I. M. Pei: A life in architecture

When Pei was studying architecture the Beaux Arts style was giving way to international modernism. It was an apt initiation for an architect famed for combining multiple influences. His most illustrious commission, the Louvre’s glass  pyramid, is acclaimed as a masterpiece in reconciling a modernist element with the museum’s traditional features, while also enhancing public space. Like many of his influential designs, it “connects past and future”. Images are here.

Start here: Michael Craig-Martin

A quick summary of Craig-Martin’s acclaimed work. He chooses to draw only those objects that are instantly recognisable. Once chosen, he renders them in a pristine, exact style, using familiarity to have us think the object is, say, a chair even though it’s not, it’s a drawing of a chair. This is, he admits, an “extreme form of representation” – things may be familiar even when not drawn realistically. ”Images are a form of language”, Craig-Martin says, and there is “slippage between idea and language and object”.

How the Hirshhorn Museum stays fresh at 50

What starts as a museum anniversary note morphs into something more interesting. US museums are struggling to rebuild visitor numbers after the pandemic. The Hirshhorn faces such challenges too, even though it is located on Washington’s National Mall and offers free admission. Populist shows have drawn people in while it considers bold ideas to be more than a museum – “a performance stage, a broadcaster and, at times, a public sculpture.” Somewhere amongst all that, one presumes, is the art.

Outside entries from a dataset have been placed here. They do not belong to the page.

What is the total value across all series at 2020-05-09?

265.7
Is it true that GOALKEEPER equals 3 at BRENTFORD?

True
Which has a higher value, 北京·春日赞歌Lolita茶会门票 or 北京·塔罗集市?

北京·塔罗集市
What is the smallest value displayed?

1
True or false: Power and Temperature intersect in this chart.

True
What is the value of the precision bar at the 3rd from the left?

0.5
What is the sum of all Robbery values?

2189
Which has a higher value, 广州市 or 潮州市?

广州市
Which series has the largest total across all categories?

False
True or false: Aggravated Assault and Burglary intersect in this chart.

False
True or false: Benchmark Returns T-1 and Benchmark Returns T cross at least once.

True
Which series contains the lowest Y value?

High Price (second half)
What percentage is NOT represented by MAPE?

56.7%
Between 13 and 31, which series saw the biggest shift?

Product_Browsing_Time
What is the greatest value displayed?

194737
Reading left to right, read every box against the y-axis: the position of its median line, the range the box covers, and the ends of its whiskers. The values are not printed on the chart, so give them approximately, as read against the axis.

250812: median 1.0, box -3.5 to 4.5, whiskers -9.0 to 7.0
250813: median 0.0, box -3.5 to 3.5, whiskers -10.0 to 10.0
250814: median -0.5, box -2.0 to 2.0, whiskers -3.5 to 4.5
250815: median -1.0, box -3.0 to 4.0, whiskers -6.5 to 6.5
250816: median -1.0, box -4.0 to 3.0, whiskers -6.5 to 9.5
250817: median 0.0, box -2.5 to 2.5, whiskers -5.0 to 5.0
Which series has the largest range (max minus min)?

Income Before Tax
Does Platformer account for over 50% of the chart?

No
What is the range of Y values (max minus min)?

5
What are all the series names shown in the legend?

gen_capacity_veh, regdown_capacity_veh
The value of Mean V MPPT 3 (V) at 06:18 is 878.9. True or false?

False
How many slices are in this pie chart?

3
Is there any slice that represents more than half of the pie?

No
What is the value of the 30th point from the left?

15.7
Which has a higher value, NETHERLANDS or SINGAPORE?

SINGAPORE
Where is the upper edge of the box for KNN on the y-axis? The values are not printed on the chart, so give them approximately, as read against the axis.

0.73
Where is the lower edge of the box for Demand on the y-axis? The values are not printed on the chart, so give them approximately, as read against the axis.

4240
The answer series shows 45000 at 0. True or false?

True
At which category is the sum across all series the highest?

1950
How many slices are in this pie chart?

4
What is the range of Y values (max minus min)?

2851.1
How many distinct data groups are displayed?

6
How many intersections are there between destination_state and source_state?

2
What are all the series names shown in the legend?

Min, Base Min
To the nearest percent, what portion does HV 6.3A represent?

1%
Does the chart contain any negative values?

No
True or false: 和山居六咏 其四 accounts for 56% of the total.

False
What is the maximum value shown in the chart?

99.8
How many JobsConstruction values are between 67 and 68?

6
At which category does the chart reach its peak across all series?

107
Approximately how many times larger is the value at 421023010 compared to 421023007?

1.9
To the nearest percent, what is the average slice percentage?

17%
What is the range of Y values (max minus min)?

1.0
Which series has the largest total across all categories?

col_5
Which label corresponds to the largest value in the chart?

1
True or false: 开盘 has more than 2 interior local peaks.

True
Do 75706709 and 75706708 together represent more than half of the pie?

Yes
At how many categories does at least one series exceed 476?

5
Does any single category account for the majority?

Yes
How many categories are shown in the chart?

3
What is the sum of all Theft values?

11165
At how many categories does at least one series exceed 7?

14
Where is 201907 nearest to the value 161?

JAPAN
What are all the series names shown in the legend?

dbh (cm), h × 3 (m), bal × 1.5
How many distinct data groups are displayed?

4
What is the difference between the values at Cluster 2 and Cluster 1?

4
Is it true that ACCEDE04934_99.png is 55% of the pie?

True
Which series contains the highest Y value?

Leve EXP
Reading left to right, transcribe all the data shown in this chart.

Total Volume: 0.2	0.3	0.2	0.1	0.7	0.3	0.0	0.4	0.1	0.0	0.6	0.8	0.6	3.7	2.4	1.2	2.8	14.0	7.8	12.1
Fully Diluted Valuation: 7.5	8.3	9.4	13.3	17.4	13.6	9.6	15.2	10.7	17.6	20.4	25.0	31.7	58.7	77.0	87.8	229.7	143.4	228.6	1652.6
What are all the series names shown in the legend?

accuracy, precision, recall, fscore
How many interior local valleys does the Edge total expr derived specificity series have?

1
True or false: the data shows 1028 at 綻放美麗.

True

Banksy’s phoney street art

New Banksy works are popping up in London, leading to this grumpy piece against his street art. The problem appears to be the “relentless lionisation by middlebrow media” who should instead focus on more authentic graffiti. Street art, Banksy-style, is a “lowest common denominator of hip” whereas graffiti has “genuine conceptual power”. As a way to show the human spirit, “graffiti does that far better than a stencilled goat.” But isn’t it possible that Banksy is just having “a great brat summer”?

Have Memes Ruined Art?

A new Substack newsletter that’s worth a look. The writer’s first post describes the visceral reaction that an original artwork can have on a viewer. Her second, more light-hearted, post looks at the contrasting problem of over-exposure – do we ruin famous artworks by turning them into memes? “No” seems to be the answer. We may roll our eyes at the way the Mona Lisa is “dishonoured”, but its meme-ification testifies to its prominence in our culture. “Memes cannot ruin art.”

Hockney and Piero: A Longer Look review: Just three paintings? Exquisite

This show – pairing one Hockney painting with two Piero works – has attracted multiple reviews, but what is it about? Is it admonishing gallerygoers to look more closely at works of art? Is it about artists referencing each other’s works? Perhaps it is simply Hockney’s fascination with Piero, a key Renaissance artist. The writer suggests one further idea – this is Hockney suggesting that artists should do more drawing, an activity he thinks is a foundational form of human expression. Take your pick.